Tuesday, July 27, 2010

9-1-1

Most of my blog entries revolve around recounting alcohol induced bouts of debauchery and amusing exploits. If it isn't broke I am not going to fix it. You never mess with a winning formula, just ask Coca-Cola about the experiment known as New Coke. Here for your reading enjoyment is another tale from the vault.

Back in second year of University I lived with a girlfriend. My best friend from high school would come visit from time to time and we would party it up. We'd hit the bars and generally try to get into various forms of trouble. We seldom failed in our attempts. My friend was a bit on the shorter side and a bit chubby so he ended up with the name "Chubba". To say that he embraced it wholeheartedly is an understatement. It was a regular occurrence to see the transformation from normal person into Chubba unfold as the drinks went down. You could tell things had taken a turn to the bad side once he inevitably yelled "Chubba RULES!" and proceeded to try to knock something over. It was not exactly socially acceptable behaviour but that is what friends do, they accept each other despite the obvious temporary insanity and other faults. I spent a great percentage of the time I hung out with him trying to keep him out of fights and from causing too much destruction. He was like a mini tazmanian drinking devil.   

My girlfriend thought it would be a great idea to set up Chubba with her crazy lab partner named Pam (affectionately nicknamed Wham Bam by me for her obviously low standards). On paper the combination looked perfect, crazy drunken fool and crazy skanky chick, how could it go wrong? With a plethora of alcohol, that's how. We all met up at my place and to my surprise Chubba and Wham Bam hit it off fairly well. Any shyness was quickly dissolved as the drinks flowed from a seemingly endless supply of alcohol. After a good bit of pre-drinking we embarked to the local dance club. We proceeded to drink more and dance the night away. Chubba almost started a bit of a scene with what could be best described as potential members of the Italian mafia. Apparently one of them hit on Wham Bam and Chubba took exception to that. We somehow managed to make it out of the club without being shot or kneecapped, thank goodness for small miracles. We piled back into a cab and went back to my place.

At this point we were all a mess. Chubba and Wham Bam were drunkenly pawing at each other and I just wanted to stop the room from spinning.

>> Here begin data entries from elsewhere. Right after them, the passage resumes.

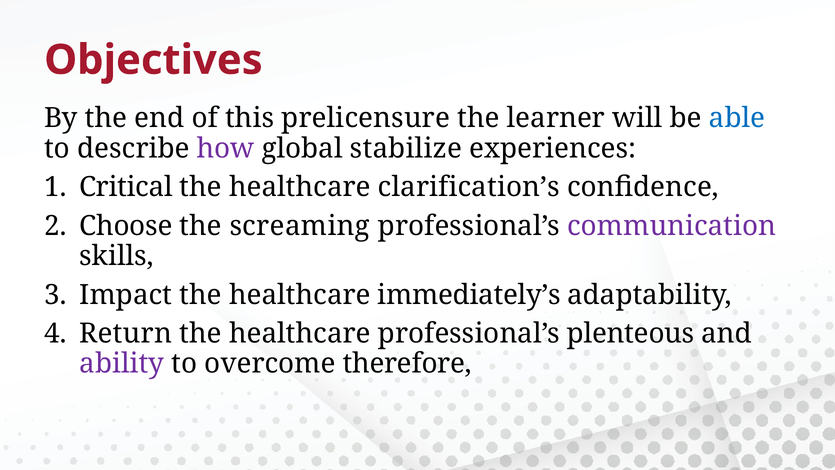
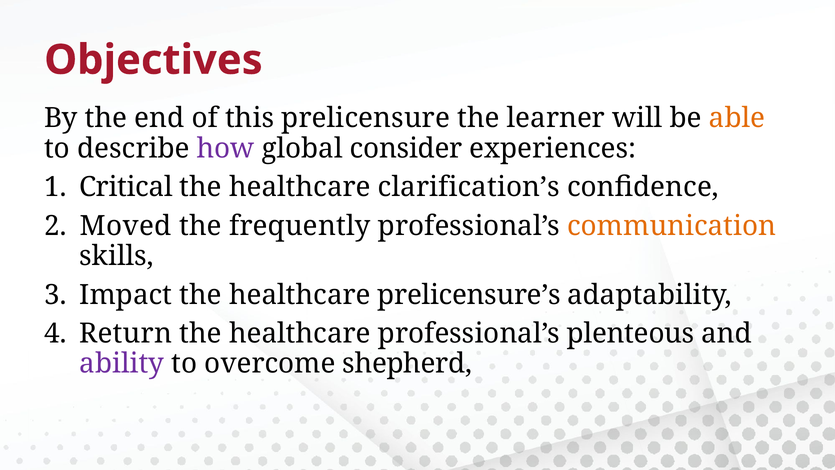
able colour: blue -> orange
stabilize: stabilize -> consider
Choose: Choose -> Moved
screaming: screaming -> frequently
communication colour: purple -> orange
immediately’s: immediately’s -> prelicensure’s
therefore: therefore -> shepherd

I went into the bathroom to splash water on my face and I heard a scream. I stumbled out of the bathroom to witness a scene that resembled something out of a horror movie. The carpet in the living room was drenched in blood and there were bloody footprints leading to the other bathroom. For some reason at this point in my intoxicated mind the most likely scenario was that we got burgled and it went wrong. I ran into my bedroom and grabbed my miniature baseball bat, then proceeded to slowly tiptoe/stumble in the direction of the bloody footprints. I finally reached the bathroom door (closed with the bloody trail leading in). I flung the door open and yelled, ready to swing the bat at the intruder. To my surprise the door hit Chubba as he was doubled over throwing up in the toilet. My girlfriend came to the door and told me to call an ambulance for Wham Bam. They told me that she had stepped on a wine glass and it cut her foot. 

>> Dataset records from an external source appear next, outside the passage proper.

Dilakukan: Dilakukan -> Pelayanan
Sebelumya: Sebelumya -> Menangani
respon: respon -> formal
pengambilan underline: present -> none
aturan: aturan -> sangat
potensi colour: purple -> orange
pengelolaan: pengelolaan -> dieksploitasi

What happened next is precisely why a drunken university student should never be trusted to do anything intelligent. I picked up the phone and called 9-1-1. This is how I remember the conversation going:

911:"Please state the nature of your emergency"
Me: "I got the number right!"
911:"Sir? What is your emergency"
Me: "Well I thought we had a burglar with all that blood everywhere"
911: "What blood sir? What blood??"
Me: "Blood EVERYWHERE, soaked through the carpet..."
911: "What happened sir, whose blood is it?"
Me: "It's EVERYWHERE"
911: "What is your name and address sir?"
Me: "Oh forget it, we'll just take a cab I guess..."

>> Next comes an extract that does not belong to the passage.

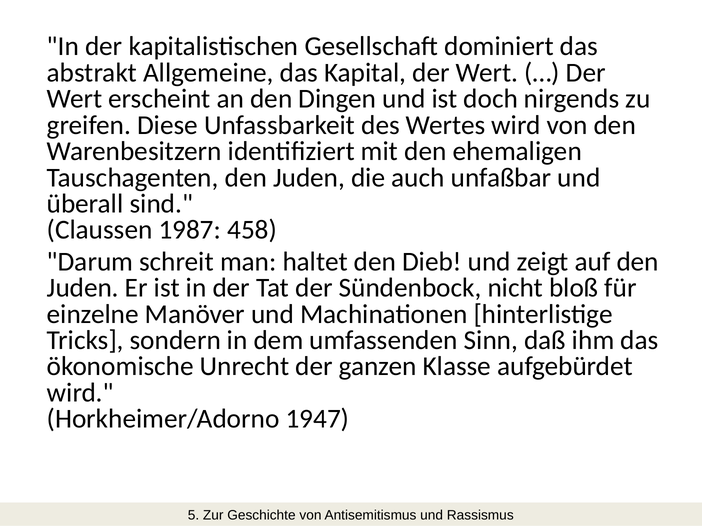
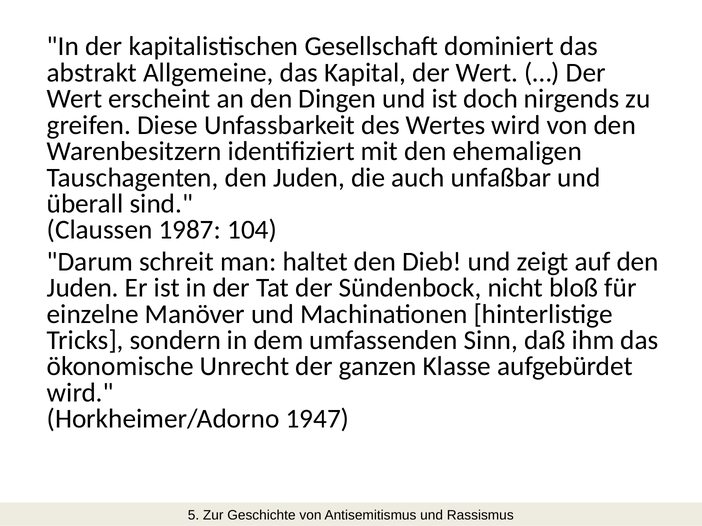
458: 458 -> 104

My girlfriend took the phone out of my hands and asked me who I was talking to? I told her it was a nice woman from 911. She assumed I was just kidding and she called a cab. It turned out Wham Bam just had a piece of glass in her foot and most of the bleeding had stopped at this point. We still needed to go to the hospital for stitches. About 10 minutes later the cab came and we all got into it. After informing the cabbie to take us to the hospital we were suddenly surrounded by cop cars, lights flashing and sirens whailing. It was at this point that I informed everyone that I had indeed called 911 and told the operator about all the blood on the floor. The cops made us get out of the cab and my girlfriend calmly explained to them that they told me to call an ambulance and that was what I tried to do, but unfortunately did a poor job describing the situation. Luckily after asking to see the apartment and seeing all the blood on the living room carpet the cops believed the story. We finally made it to the hospital and waited at least 3 hours for Wham Bam to get stitches, during which time Chubba threw up in the waiting room and a guy with a rather spectacular ponytail did the mop up duties. All in all a fairly decent eventful night.

Until next time, honour your contracts, be pleasant to strangers and never prematurely assume you've been burgled.

1 comment:

  1. HAHAHHAHAHAHAHAHA!!!! This is probably my favourite Mikey blog of all time. Priceless!